The book I'm re-reading and the book you MUST BUY is the same one I recommended back in July of 2005. Speak Like Churchill, Stand like Lincoln. It's just flat out practical and powerful if you communicate regularly. This time through I've tried to slow down and only read a few nuggets at a time to begin to chew on them.

The second book (which I'm almost finished) is titled "How Ronald Reagan Changed My Life" by Peter Robinson. This book is especially relevant to anyone in their twenties to mid-thirties still figuring out some of the questions we're all supposed to have answered by now. Drawing on his experience as a speechwriter under Reagan, Peter Robinson speaks of the life lessons he learned from observing the President from an arms reach. Having been charged with writing speeches the public would believe Reagan wrote, Robinson had to learn to understand the way Reagan thought. As Robinson got to know more about what made Reagan he found in these answers a sort of mentorship to which he passes on to the reader. It's well worth your time even if you aren't a political buff like myself.

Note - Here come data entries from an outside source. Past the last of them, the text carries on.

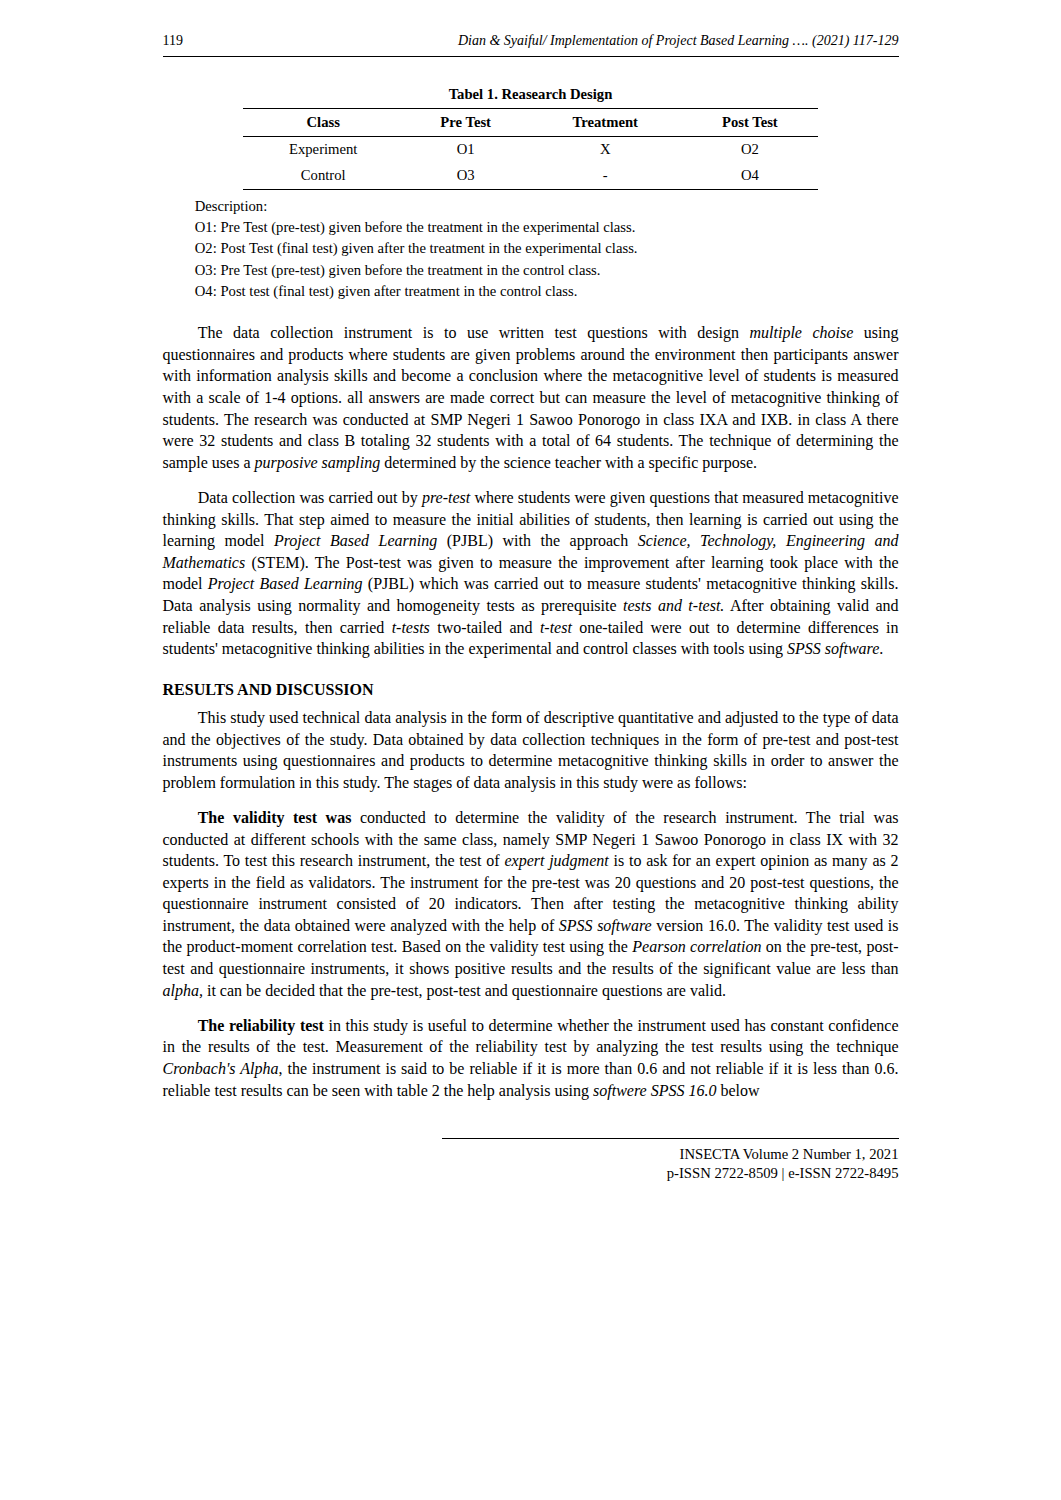119 Dian & Syaiful/ Implementation of Project Based Learning …. (2021) 117-129
Tabel 1. Reasearch Design
| Class | Pre Test | Treatment | Post Test |
| --- | --- | --- | --- |
| Experiment | O1 | X | O2 |
| Control | O3 | - | O4 |
Description:
O1: Pre Test (pre-test) given before the treatment in the experimental class.
O2: Post Test (final test) given after the treatment in the experimental class.
O3: Pre Test (pre-test) given before the treatment in the control class.
O4: Post test (final test) given after treatment in the control class.
The data collection instrument is to use written test questions with design multiple choise using questionnaires and products where students are given problems around the environment then participants answer with information analysis skills and become a conclusion where the metacognitive level of students is measured with a scale of 1-4 options. all answers are made correct but can measure the level of metacognitive thinking of students. The research was conducted at SMP Negeri 1 Sawoo Ponorogo in class IXA and IXB. in class A there were 32 students and class B totaling 32 students with a total of 64 students. The technique of determining the sample uses a purposive sampling determined by the science teacher with a specific purpose.
Data collection was carried out by pre-test where students were given questions that measured metacognitive thinking skills. That step aimed to measure the initial abilities of students, then learning is carried out using the learning model Project Based Learning (PJBL) with the approach Science, Technology, Engineering and Mathematics (STEM). The Post-test was given to measure the improvement after learning took place with the model Project Based Learning (PJBL) which was carried out to measure students' metacognitive thinking skills. Data analysis using normality and homogeneity tests as prerequisite tests and t-test. After obtaining valid and reliable data results, then carried t-tests two-tailed and t-test one-tailed were out to determine differences in students' metacognitive thinking abilities in the experimental and control classes with tools using SPSS software.
Results and Discussion
This study used technical data analysis in the form of descriptive quantitative and adjusted to the type of data and the objectives of the study. Data obtained by data collection techniques in the form of pre-test and post-test instruments using questionnaires and products to determine metacognitive thinking skills in order to answer the problem formulation in this study. The stages of data analysis in this study were as follows:
The validity test was conducted to determine the validity of the research instrument. The trial was conducted at different schools with the same class, namely SMP Negeri 1 Sawoo Ponorogo in class IX with 32 students. To test this research instrument, the test of expert judgment is to ask for an expert opinion as many as 2 experts in the field as validators. The instrument for the pre-test was 20 questions and 20 post-test questions, the questionnaire instrument consisted of 20 indicators. Then after testing the metacognitive thinking ability instrument, the data obtained were analyzed with the help of SPSS software version 16.0. The validity test used is the product-moment correlation test. Based on the validity test using the Pearson correlation on the pre-test, post-test and questionnaire instruments, it shows positive results and the results of the significant value are less than alpha, it can be decided that the pre-test, post-test and questionnaire questions are valid.
The reliability test in this study is useful to determine whether the instrument used has constant confidence in the results of the test. Measurement of the reliability test by analyzing the test results using the technique Cronbach's Alpha, the instrument is said to be reliable if it is more than 0.6 and not reliable if it is less than 0.6. reliable test results can be seen with table 2 the help analysis using softwere SPSS 16.0 below
INSECTA Volume 2 Number 1, 2021
p-ISSN 2722-8509 | e-ISSN 2722-8495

Finally the newest book in my collection is a Christmas gift from my wife, American Creation by Joseph J. Ellis. As a pulitzer-prize winning author, Ellis goes back to his familiar stomping grounds of the American Revolution and draws a series of potraits of the men who helped shape our Nation's core. What each one of us enjoy (and often take for granted) is a society designed to tackle and openly wrestle with tough questions. American Creation takes aim to provide us a realistic look at the men and the situations which developed this nation while pointing out that the creation of our country did not provide a utopia where all quetions can have final answers but rather an atmosphere where all questions can be openely debated (and prayerfully decided the right way at the end of the day).

While I always gain leadership insights from these books, it is for me a pleasure read. Who knows, maybe you'd like it to. By the way I was turned on the Ellis when I read his book "His Excellency".